Nightgowns came about because of Bizarre Bar. Sasha says she had been begging for opportunities to perform at other shows but had been offered a booking at Bizarre. If she had her own show then she’d get to do whatever numbers she liked, but she’d also get to feature the work of performers she adored. Plus, having spent time doing drag in Brooklyn, she knew the diversity of experiences she encountered but she hadn’t seen a space where that diversity was at one single show. She wanted her show to exemplify this range of experiences. “The way I’ve always looked at drag has been a little bit different maybe than other people because the drag community that I started doing drag in is full of trans people and women and people of various educational backgrounds, of different ages,” she says. “My goal with Nightgowns was to try to have as many different types of drag within a single show as possible because I feel like the most juicy drag [show] would be one where everything is a completely different flavor.”

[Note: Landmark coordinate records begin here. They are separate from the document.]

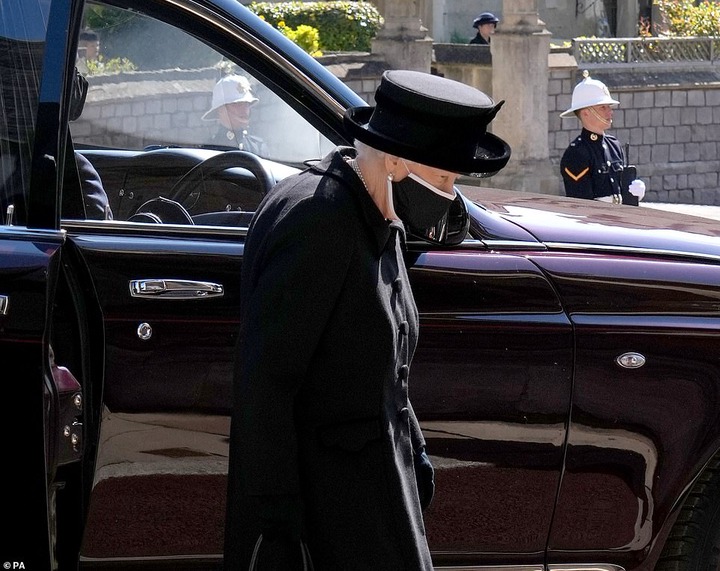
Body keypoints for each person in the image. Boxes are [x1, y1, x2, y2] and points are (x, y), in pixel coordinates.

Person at [223, 69, 511, 570]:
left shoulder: (379, 212)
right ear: (396, 160)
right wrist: (278, 528)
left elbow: (386, 366)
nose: (449, 192)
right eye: (443, 178)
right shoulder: (318, 220)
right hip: (327, 516)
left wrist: (415, 456)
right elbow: (265, 386)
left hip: (377, 495)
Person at [560, 70, 646, 205]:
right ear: (586, 112)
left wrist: (633, 193)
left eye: (609, 106)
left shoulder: (614, 145)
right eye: (603, 107)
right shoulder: (576, 153)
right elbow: (581, 204)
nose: (610, 111)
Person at [202, 74, 267, 155]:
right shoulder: (208, 150)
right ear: (220, 110)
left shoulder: (258, 147)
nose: (245, 110)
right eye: (237, 104)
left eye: (247, 104)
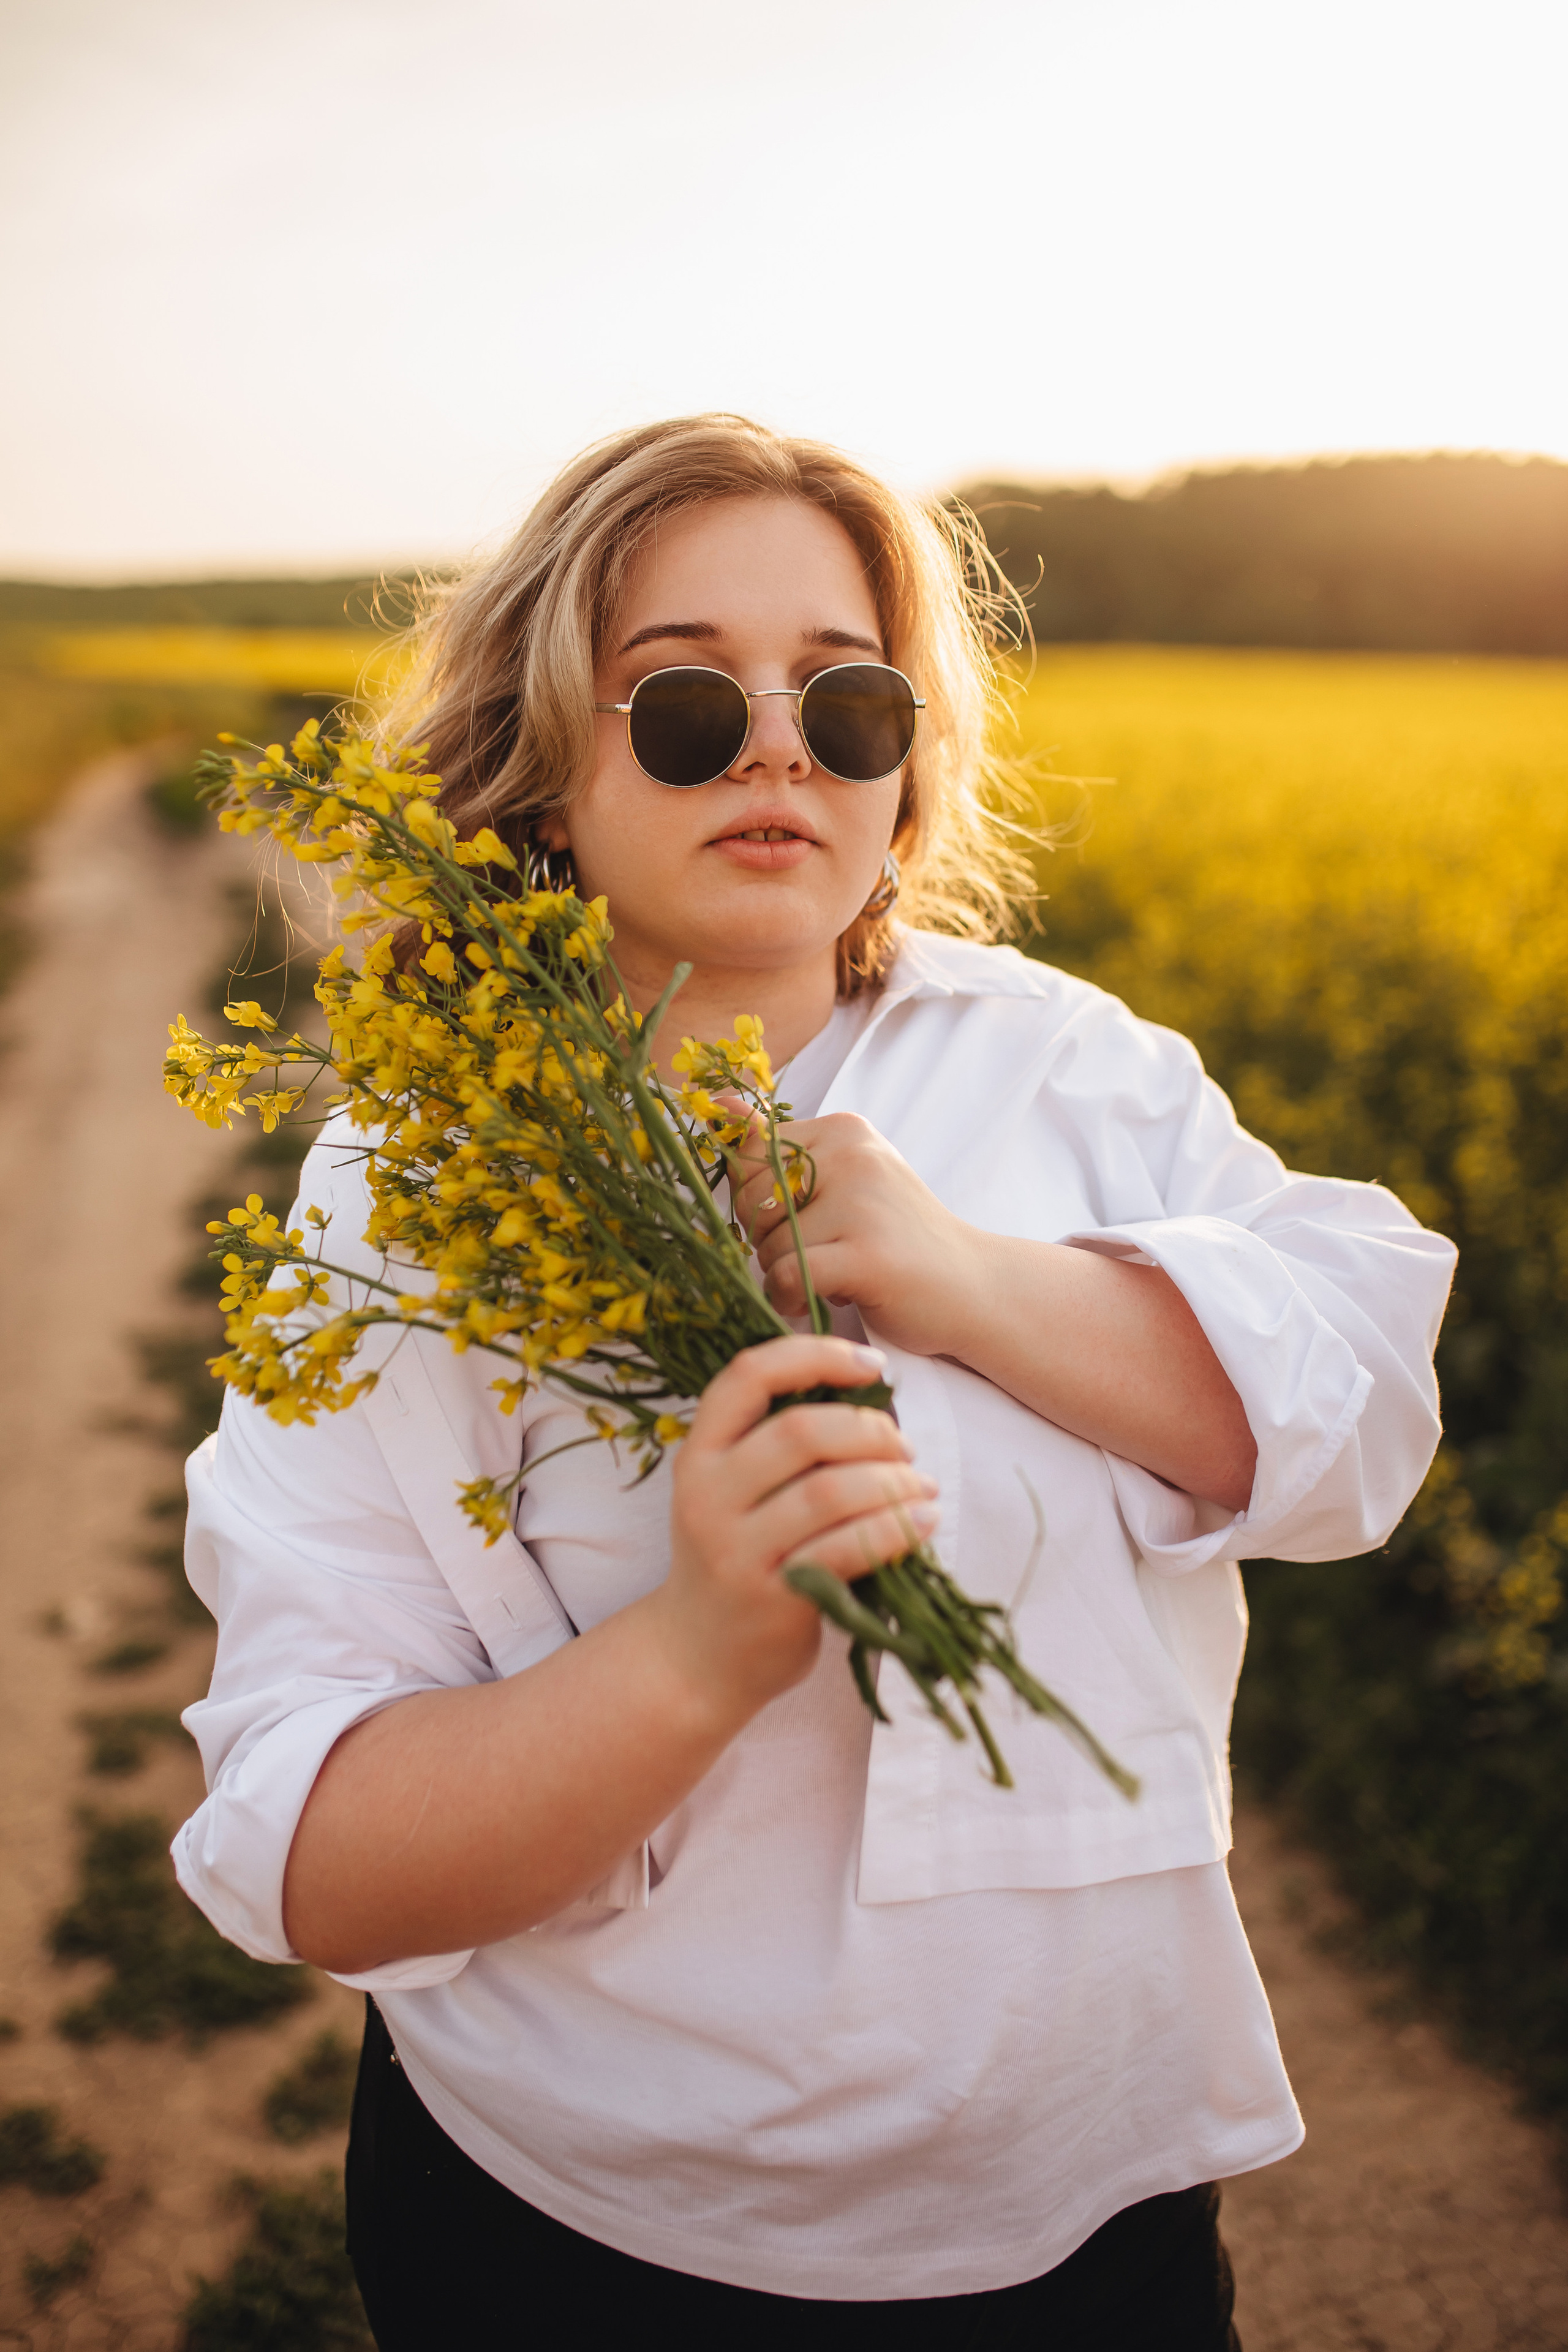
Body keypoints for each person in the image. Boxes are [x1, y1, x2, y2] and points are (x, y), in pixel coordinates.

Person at [173, 415, 1456, 2349]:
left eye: (847, 700)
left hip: (1086, 2215)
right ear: (543, 757)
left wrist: (973, 1285)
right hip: (579, 2232)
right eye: (684, 702)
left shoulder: (1074, 1072)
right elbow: (317, 1861)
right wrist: (691, 1656)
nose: (780, 745)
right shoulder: (399, 1195)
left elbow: (1364, 1424)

And flavors abound. Olive D’Nightlife opens the show singing live accompanied by a pianist. Sasha is a whirligig of white and blue fabric and hair as she swings her body across the stage to Allie X’s “Alexandra.” Gilda Wabbit sings opera. Untitled Queen built herself an elaborate pair of arms from wire and felt that she moves to Fiona Apple’s “Shadowboxer.” Boston-based drag queen Violencia! towers atop a ladder in a black feather headdress and gown that reaches the floor, while her Boston sister Neon Calypso, whose performances experiment with topics that “stress people out,” crawls out from under her and begins lip syncing Nicki Minaj’s “Your Love.” The legendary New York drag icon Lypsinka performs her elaborate lip syncs of famous female film performances, walking back and forth across the stage answering a phone as she delivers lines from Mommie Dearest, Chinatown, The Best of Everything, and more.

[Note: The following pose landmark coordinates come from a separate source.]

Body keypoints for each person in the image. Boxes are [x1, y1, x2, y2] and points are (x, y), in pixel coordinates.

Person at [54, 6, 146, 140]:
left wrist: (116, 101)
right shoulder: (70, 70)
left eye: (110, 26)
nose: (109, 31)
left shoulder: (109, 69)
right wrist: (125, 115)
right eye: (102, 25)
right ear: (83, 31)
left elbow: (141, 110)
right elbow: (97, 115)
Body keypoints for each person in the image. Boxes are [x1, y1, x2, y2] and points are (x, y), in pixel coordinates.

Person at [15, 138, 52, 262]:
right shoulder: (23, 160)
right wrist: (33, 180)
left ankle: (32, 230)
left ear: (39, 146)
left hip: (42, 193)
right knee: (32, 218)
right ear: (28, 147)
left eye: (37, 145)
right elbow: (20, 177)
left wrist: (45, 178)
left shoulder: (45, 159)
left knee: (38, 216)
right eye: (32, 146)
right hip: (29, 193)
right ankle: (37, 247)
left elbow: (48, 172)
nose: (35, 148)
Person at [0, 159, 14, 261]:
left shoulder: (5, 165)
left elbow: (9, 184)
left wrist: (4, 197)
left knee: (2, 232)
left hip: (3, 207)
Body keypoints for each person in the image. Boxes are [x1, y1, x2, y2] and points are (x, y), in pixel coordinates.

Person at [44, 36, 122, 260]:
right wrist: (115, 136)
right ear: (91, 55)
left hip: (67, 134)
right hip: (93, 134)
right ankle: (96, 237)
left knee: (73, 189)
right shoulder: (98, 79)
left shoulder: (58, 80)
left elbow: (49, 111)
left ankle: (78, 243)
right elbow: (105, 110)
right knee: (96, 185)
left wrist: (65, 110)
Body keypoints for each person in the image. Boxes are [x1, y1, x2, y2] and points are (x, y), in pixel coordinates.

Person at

Performers feel they have room to experiment and are challenged to come up with new work. “[Nightgowns] really sets you up to fulfill these dreams and for me I’ve been able to just dream wild,” says Untitled Queen, a Brooklyn-based queen who’s also a Nightgowns resident artist. Another Nightgowns resident, Vander Von Odd, feels the show has allowed her to think about drag in a new way. “I think when you’re surrounded by so much creativity and so many loving people, it inspires so much more creativity,” she said.

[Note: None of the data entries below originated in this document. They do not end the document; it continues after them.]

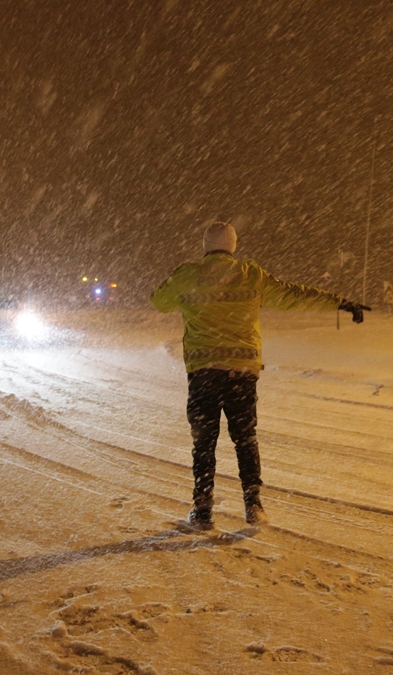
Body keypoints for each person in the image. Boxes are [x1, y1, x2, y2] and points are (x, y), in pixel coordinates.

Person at [151, 221, 370, 530]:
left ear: (205, 245)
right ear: (233, 245)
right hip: (241, 373)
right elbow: (294, 295)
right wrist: (339, 301)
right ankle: (253, 505)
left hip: (204, 374)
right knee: (245, 438)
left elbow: (158, 302)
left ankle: (202, 510)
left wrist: (179, 284)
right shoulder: (251, 276)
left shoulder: (188, 276)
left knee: (204, 442)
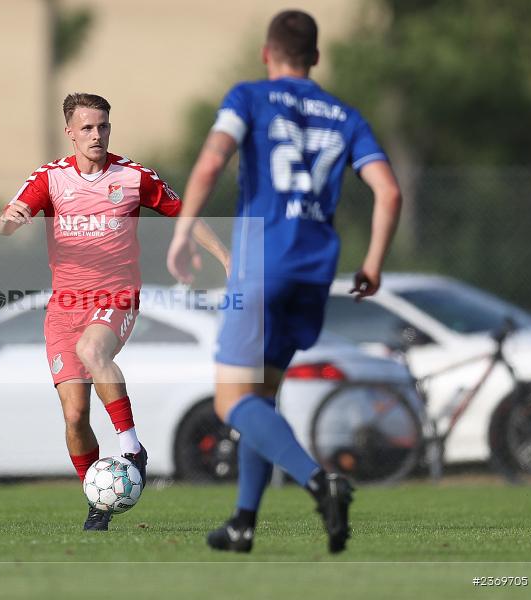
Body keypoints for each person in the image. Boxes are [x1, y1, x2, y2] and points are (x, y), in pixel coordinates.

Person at [166, 10, 402, 553]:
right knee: (262, 394)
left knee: (231, 402)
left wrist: (182, 235)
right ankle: (244, 522)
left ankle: (322, 484)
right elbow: (389, 192)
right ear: (315, 58)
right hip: (315, 270)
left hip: (261, 265)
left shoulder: (248, 97)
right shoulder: (345, 116)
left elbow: (209, 165)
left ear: (266, 54)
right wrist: (373, 264)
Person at [0, 93, 229, 531]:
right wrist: (7, 220)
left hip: (116, 296)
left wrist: (225, 257)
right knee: (74, 416)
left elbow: (187, 214)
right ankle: (98, 500)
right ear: (70, 131)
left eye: (103, 126)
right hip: (65, 307)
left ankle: (132, 448)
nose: (97, 135)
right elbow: (11, 215)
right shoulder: (50, 180)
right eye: (87, 127)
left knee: (93, 350)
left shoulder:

As discussions around gender change, so too do those about the state of drag and what it can be. Nightgowns is one of the shows at the forefront of these changing discussions, allowing performers and audiences to access both emotion and glamour in the same night, often at the same time. There’s a sense of history, as well as a taste of the future of drag. Ultimately, the show’s goal is to create and carry community. “It’s so important that any community have a safe space that we can go into and, for a lack of a better word, have church,” Olive says of Nightgowns. “I don’t believe in organized religion, but [people] do have a need to congregate with each other and feel safe, uplift one another, sing songs, tell stories. It’s just very empowering…maybe it’s a good thing that we reclaim this idea of church and community. We as humans have a need to come together and celebrate and to revel in everyone’s happiness. There’s not enough of that in the world right now, so that’s why it’s really important.”